> **Text provided**:
_ _ _
API Design Checklist

Use this checklist before shipping any API — internal or external. The items are ordered roughly by “pain caused if you skip this.” Every item you defer is technical debt that compounds with every new consumer.

1. Versioning Strategy

  • Choose a versioning scheme before writing the first endpoint (/v1/ URL path for public APIs, header-based for internal)
  • Define what constitutes a breaking change for your API (removing fields, renaming fields, changing types, changing status codes)
  • Establish a deprecation policy with a timeline (minimum 6 months notice for public APIs, 2 weeks for internal)
  • Pin each consumer to a version — new consumers get the latest, existing consumers keep theirs until they opt in
  • Include version in every response header (X-API-Version: 2024-01-15) so consumers can verify

2. Authentication and Authorization

  • Choose auth mechanism: API keys (simple, per-consumer), OAuth 2.0 (delegated access, scopes), JWT (stateless, short-lived)
  • Require HTTPS everywhere — no exceptions, even for internal APIs (zero-trust networking)
  • Implement API key rotation without downtime (support two active keys per consumer during rotation)
  • Return 401 Unauthorized (identity unknown) vs 403 Forbidden (identity known, insufficient permissions) — these are different
  • Log every authentication failure with IP, key prefix (never the full key), and timestamp for security auditing

3. Rate Limiting

  • Define rate limits per consumer tier (free: 100 req/min, paid: 10,000 req/min, enterprise: custom)
  • Return 429 Too Many Requests with Retry-After header (in seconds) and X-RateLimit-Remaining, X-RateLimit-Reset headers
  • Choose algorithm: token bucket for APIs allowing bursts, sliding window for strict rate enforcement
  • Implement at the API gateway level (not per-application-instance) for accurate distributed counting
  • Document rate limits prominently — developers should not discover limits by hitting them

4. Pagination

  • Choose cursor-based pagination for all list endpoints (not offset-based — offset degrades at scale)
  • Return pagination metadata in every list response: { "data": [...], "has_more": true, "next_cursor": "abc123" }
  • Set a maximum page_size (e.g., 100) and a sensible default (e.g., 20) — never return unbounded results
  • Ensure cursors are opaque to clients (base64-encoded internal identifiers, not raw database IDs)
  • Document the sort order — cursors are meaningless without a defined, stable ordering

5. Error Format

  • Define a single, consistent error schema used by every endpoint:
{
  "error": {
    "code": "invalid_parameter",
    "message": "The 'currency' field must be an uppercase ISO 4217 code (e.g., 'USD'). Received: 'usd'.",
    "param": "currency",
    "type": "validation_error",
    "request_id": "req_abc123"
  }
}
  • Include a machine-readable code (for programmatic handling) AND a human-readable message (for debugging)
_ _ _
> **Source information**:
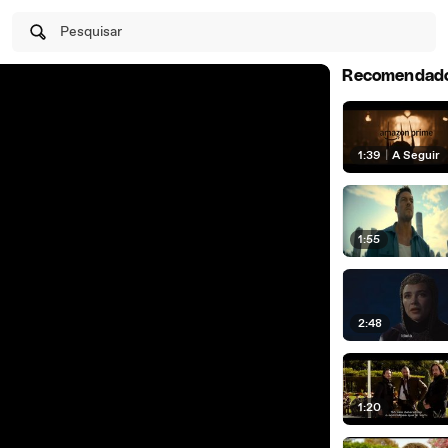
Pesquisar
Recomendad
1:39
|
A Seguir
1:55
2:48
1:20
_ _ _
> **Required action A**: List every HTTP response header that the API design checklist names.
> **Required action B**: Carry the API design checklist forward from its last line.

> **Response A**: X-API-Version, Retry-After, X-RateLimit-Remaining, X-RateLimit-Reset

> **Response B**:
  • Include request_id in every response (success and error) — this is the lifeline for support debugging
  • Use appropriate HTTP status codes: 400 (bad input), 401 (not authenticated), 403 (not authorized), 404 (not found), 409 (conflict), 422 (validation failed), 429 (rate limited), 500 (server error)
  • Never leak internal details (stack traces, SQL errors, internal service names) in production error responses

6. Idempotency

  • Require an Idempotency-Key header on all non-idempotent mutations (POST, PATCH)
  • Store idempotency keys with the response — retries return the stored response, not a new execution
  • Scope keys to the API consumer (two different consumers can use the same key string)
  • Set a TTL on idempotency records (24 hours is standard — Stripe’s model)
  • Return an error if a retried request has a different body than the original (the key is bound to the parameters)
  • For critical operations (payments, order creation), wrap the idempotency check and business logic in a single database transaction

7. Documentation

  • Write an OpenAPI (Swagger) spec before writing code — the spec is the contract
  • Include a runnable example for every endpoint (curl command or code snippet in 2-3 languages)
  • Document every error code with cause, example, and suggested fix
  • Provide a “Getting Started” guide that gets a developer from zero to first successful API call in under 5 minutes
  • Include a changelog that documents every change with the date, affected endpoints, and migration path
  • Host interactive API docs (Swagger UI, Redoc, or Stoplight) — developers should be able to try endpoints without writing code

8. Additional Production Concerns

  • CORS — Configure allowed origins, methods, and headers for browser-based consumers
  • Request/response logging — Log every request with method, path, status code, latency, and consumer ID (redact sensitive fields)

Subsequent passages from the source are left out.